"sean: do you have a soulmate?
will: define that.
sean: someone who challenges you.
will: that's easy - chuckie.
sean: no, you know chuckie would lie down in traffic for you. i'm talking about someone who you can relate to, who opens things up for you. someone who touches your soul.
will: sure, i got plenty.
sean: well, name them.
will: shakespeare, nietzsche, frost, o'conner...
sean: well that's great. they're all dead.
will: not to me, they're not.
sean: you can't have a lot of dialogue with them.
will: not without a heater and some serious smelling salts."

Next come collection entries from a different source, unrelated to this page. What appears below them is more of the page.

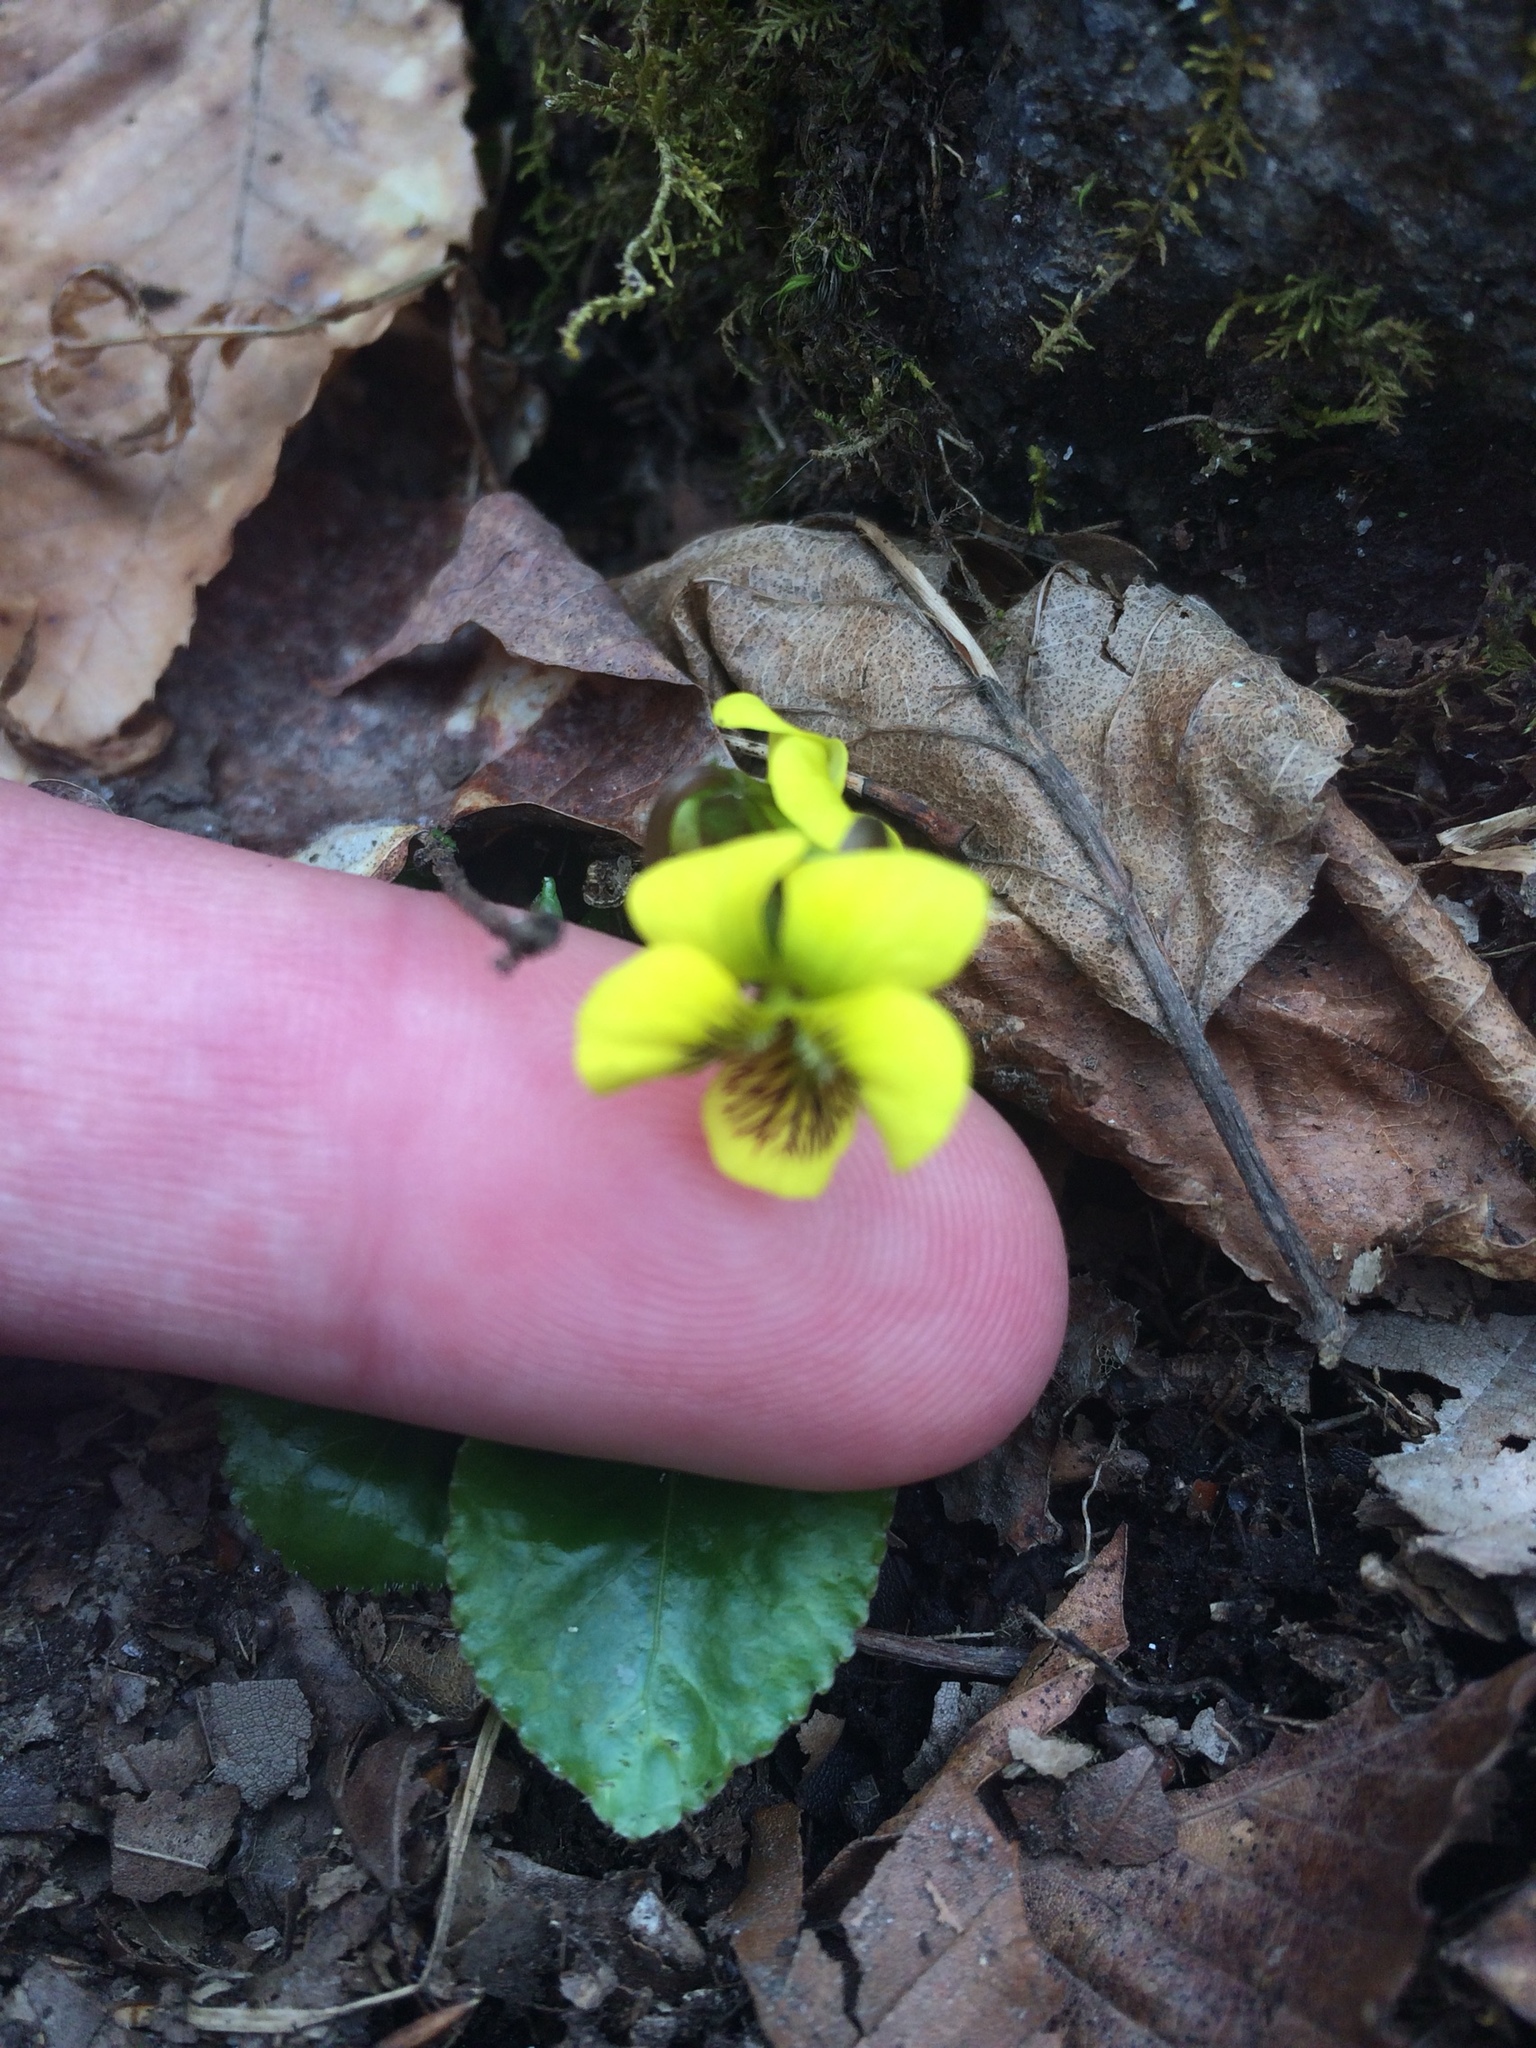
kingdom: Plantae
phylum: Tracheophyta
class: Magnoliopsida
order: Malpighiales
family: Violaceae
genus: Viola
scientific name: Viola rotundifolia
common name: Early yellow violet
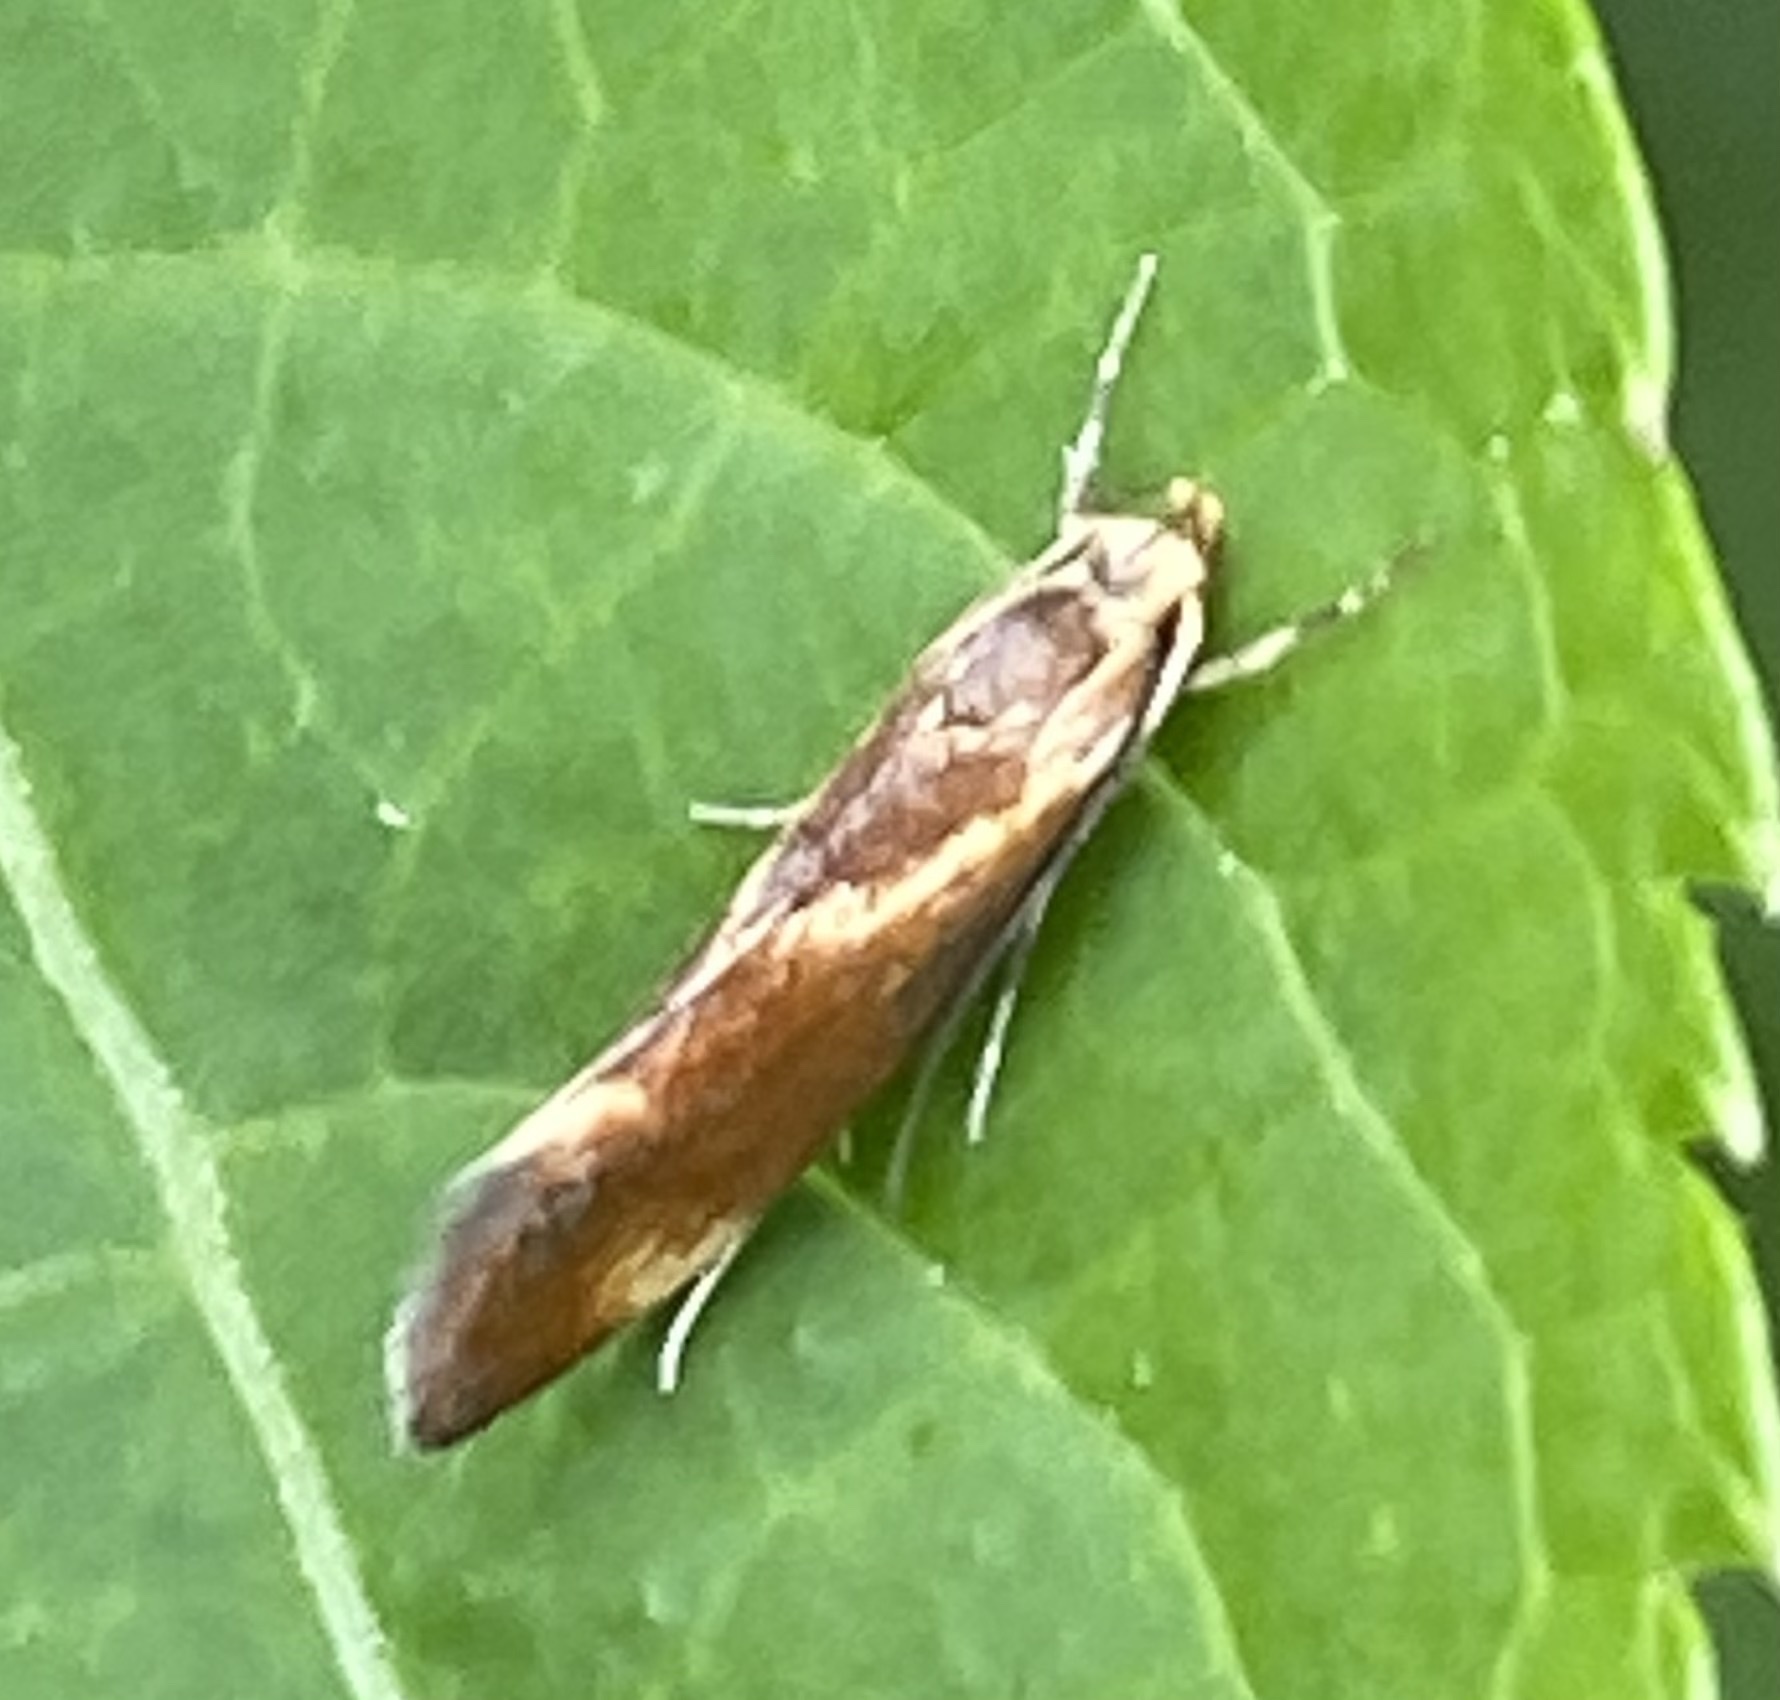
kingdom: Animalia
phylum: Arthropoda
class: Insecta
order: Lepidoptera
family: Oecophoridae
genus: Borkhausenia
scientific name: Borkhausenia italica
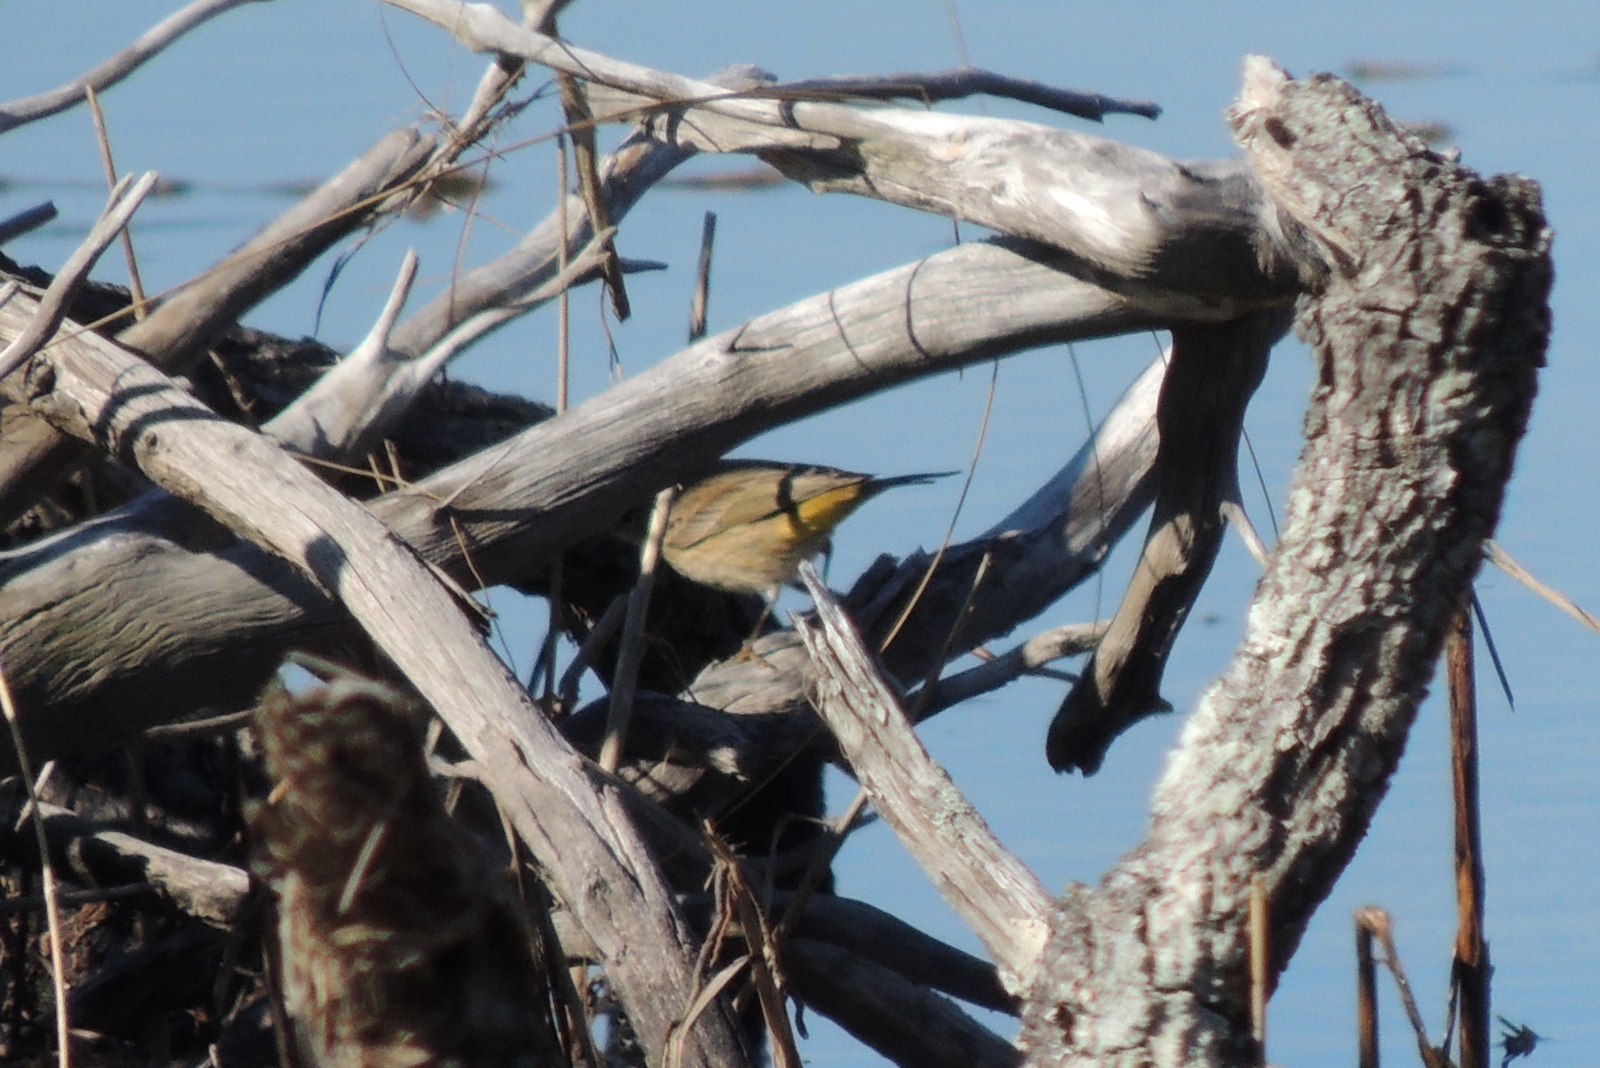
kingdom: Animalia
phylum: Chordata
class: Aves
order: Passeriformes
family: Parulidae
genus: Setophaga
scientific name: Setophaga palmarum
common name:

-dialogue from "good will hunting"
"i couldn't stop my eyes from wetting my face as i watched this scene from "good will hunting" so i put my hoodie on and walk outside, i don't need anyone asking me why i'm crying. they wouldn't understand. i mean, everyone thinks they're unique. everyone thinks they're a snowflake but really everyone's not. people conform, they want to fit in, thus either losing their individuality or never developing one. they become clones of one another and i'm no clone. i am different. weird? eccentric? maybe, but i'm good with it. see, anyone who knows me and has seen that movie sees me as the title character, both positively and negatively. i won't say i'm that smart. i'm not that smart. but i'm closer to him smart than to "100". and i understand certain aspects of what matt damon's character was going through. people tell me i'm wasting myself doing the bullshit i'm doing every day. every day!!! i'm smart, i'm creative and i'm talented. i need to be doing more, i get it. and the loneliness...it's extremely lonely being different. and it's extremely lonely being smart. that's the realization i've come to. i wipe my eyes but i can't stop crying. am i lonely? yes... do i have a soulmate? uh? probably...hopefully...who knows? i know it's not nietzsche or frost or shakespeare. i keep my hoodie over my face to hide my eyes as i go back inside. as sad as i am, i realize that this is my life as i b hunting for some sense of direction. i, b. hunting. now that is creative."